- [PROBLEM DESCRIPTION] Repeat the lines from the one containing "सोशल मीडिया" up to and including the one containing "बी द चेंज... - विजय तांबे", keeping each line the same as in the records.

Dataset entries:
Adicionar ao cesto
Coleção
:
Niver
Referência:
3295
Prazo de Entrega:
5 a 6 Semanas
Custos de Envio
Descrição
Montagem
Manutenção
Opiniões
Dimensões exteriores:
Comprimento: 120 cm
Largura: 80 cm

--

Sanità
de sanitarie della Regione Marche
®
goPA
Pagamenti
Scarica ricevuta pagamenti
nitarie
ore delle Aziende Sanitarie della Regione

* * *

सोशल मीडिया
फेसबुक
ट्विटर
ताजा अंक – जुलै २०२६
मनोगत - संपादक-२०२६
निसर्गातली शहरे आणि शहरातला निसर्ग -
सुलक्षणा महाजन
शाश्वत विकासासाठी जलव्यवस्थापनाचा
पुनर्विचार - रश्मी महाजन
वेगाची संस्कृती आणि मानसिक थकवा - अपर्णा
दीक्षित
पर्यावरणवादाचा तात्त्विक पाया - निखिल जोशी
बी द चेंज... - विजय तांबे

- [ANSWER SPACE]
सोशल मीडिया
फेसबुक
ट्विटर
ताजा अंक – जुलै २०२६
मनोगत - संपादक-२०२६
निसर्गातली शहरे आणि शहरातला निसर्ग -
सुलक्षणा महाजन
शाश्वत विकासासाठी जलव्यवस्थापनाचा
पुनर्विचार - रश्मी महाजन
वेगाची संस्कृती आणि मानसिक थकवा - अपर्णा
दीक्षित
पर्यावरणवादाचा तात्त्विक पाया - निखिल जोशी
बी द चेंज... - विजय तांबे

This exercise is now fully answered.